The story, of course, is about what happens next, but the core of the story is the rapid growing up a 12-year-old boy has to do in a situation like that. Before the crisis, he worshiped his uncle. He has doubts that his father will be strong enough to face up to the popular (with the white people of the town, that is) uncle and his fearsome, politically-connected grandfather. He sees the strain the situation puts on his parents' marriage. He witnesses some shocking confrontations between various actors in the story. And he does grow up.

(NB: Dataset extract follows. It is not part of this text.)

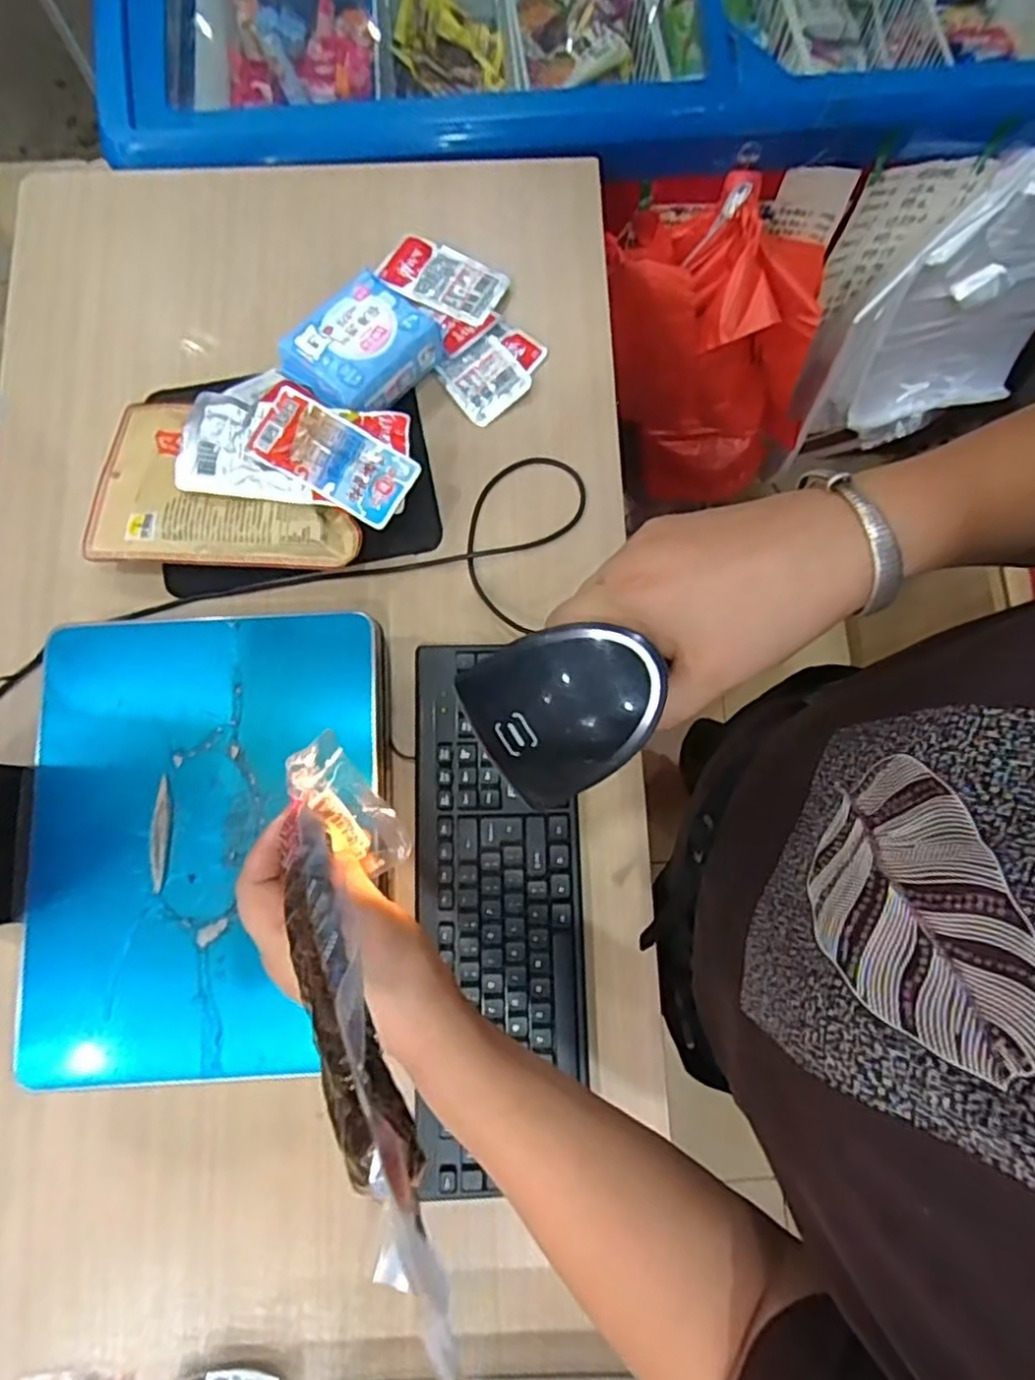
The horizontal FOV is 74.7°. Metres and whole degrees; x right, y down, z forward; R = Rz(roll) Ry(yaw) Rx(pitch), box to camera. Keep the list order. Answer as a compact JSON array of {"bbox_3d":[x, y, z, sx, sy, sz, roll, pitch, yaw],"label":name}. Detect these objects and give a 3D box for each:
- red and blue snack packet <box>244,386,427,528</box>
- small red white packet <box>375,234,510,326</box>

Well, you ask, what's the problem with that? Sounds like a great story, and very much like "To Kill a Mockingbird." As sex scandals go, the one at the center of "Montana 1948" doesn't hold a candle to the one Scout's father, the unforgettable Atticus Finch, has to deal with (of course people still try to ban "To Kill a Mockingbird" too). There are many parents ... and unfortunately some school district superintendents and even librarians ... who don't think 15- and 16-year-old kids are ready to deal with adult situations, especially ones where sex is involved.
So how's the book? Very, very good. It's simply and directly told, and there's more than enough detail to tell you the author knows what he's talking about when he describes rural Montana life: the twitchy relationships between whites and native Americans, small-town politics, and the pleasures and hardships of life in that hard land. I was very impressed, and I don't compare "Montana 1948" with "To Kill a Mockingbird" lightly ... Larry Watson's novel earns the comparison.